** Opening THE DATA block **

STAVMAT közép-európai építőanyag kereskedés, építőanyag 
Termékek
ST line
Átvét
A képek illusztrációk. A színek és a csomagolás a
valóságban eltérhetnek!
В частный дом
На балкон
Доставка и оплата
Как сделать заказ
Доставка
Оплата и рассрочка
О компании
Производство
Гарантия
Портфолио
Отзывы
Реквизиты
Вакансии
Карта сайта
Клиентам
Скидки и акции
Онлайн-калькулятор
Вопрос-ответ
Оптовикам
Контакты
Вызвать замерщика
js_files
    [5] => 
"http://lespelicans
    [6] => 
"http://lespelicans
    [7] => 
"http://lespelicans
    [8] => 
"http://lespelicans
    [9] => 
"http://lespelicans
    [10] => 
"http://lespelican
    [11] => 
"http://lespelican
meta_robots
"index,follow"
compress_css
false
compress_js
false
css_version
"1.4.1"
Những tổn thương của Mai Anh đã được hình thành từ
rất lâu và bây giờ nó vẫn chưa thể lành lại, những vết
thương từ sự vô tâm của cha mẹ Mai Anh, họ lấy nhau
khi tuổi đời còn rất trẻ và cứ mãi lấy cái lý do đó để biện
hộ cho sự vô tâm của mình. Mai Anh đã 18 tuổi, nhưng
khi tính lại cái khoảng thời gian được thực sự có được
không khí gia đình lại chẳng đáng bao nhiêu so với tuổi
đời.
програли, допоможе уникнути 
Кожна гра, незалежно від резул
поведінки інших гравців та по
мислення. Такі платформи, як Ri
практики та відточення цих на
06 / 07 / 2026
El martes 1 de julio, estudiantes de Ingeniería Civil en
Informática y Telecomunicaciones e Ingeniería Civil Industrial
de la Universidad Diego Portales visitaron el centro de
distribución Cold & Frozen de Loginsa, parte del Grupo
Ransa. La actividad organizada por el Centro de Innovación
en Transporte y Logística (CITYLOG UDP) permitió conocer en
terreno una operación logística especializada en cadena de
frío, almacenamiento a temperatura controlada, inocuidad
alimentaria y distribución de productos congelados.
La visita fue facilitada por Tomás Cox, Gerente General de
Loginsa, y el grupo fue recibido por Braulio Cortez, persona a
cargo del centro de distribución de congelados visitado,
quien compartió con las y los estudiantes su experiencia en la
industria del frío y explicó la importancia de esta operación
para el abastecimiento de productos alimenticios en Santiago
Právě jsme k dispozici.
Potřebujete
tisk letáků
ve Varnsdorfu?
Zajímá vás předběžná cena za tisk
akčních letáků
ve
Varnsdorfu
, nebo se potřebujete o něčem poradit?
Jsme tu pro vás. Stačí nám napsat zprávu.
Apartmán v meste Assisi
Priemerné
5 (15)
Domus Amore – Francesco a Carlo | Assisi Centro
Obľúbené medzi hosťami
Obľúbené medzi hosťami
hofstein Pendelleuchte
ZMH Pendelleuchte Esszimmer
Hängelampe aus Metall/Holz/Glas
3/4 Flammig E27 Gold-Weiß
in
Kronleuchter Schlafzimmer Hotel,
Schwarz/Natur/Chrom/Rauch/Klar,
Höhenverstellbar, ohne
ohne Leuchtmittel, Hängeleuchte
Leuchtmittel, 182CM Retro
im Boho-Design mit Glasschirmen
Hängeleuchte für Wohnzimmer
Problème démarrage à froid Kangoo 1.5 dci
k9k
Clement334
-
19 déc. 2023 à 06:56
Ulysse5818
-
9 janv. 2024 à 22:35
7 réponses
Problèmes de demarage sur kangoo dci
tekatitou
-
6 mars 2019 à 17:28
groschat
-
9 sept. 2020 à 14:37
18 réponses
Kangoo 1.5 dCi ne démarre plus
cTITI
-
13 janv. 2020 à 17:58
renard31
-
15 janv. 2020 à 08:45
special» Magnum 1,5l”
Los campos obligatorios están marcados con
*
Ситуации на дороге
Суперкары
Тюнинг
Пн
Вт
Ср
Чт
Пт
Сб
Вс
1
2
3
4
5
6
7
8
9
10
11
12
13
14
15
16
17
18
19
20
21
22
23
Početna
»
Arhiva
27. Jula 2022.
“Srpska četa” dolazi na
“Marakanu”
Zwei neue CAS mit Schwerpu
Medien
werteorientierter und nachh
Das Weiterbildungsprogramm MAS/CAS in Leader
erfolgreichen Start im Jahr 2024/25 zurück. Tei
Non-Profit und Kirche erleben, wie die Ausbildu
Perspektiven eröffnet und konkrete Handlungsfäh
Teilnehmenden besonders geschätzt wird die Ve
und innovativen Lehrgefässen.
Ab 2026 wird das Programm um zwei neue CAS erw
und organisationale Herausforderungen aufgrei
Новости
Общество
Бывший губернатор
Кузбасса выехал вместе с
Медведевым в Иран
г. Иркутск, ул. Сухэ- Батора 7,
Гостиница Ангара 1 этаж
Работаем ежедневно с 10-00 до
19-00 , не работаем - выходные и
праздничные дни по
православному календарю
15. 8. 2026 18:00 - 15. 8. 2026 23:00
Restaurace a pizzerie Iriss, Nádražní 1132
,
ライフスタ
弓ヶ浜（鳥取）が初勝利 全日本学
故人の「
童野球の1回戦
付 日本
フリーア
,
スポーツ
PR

** Closing THE DATA block **

* [EXERCISE PROMPT] Copy each line from the records above that includes the string "Ingeniería".

* [RESPONSE BOX]
El martes 1 de julio, estudiantes de Ingeniería Civil en
Informática y Telecomunicaciones e Ingeniería Civil Industrial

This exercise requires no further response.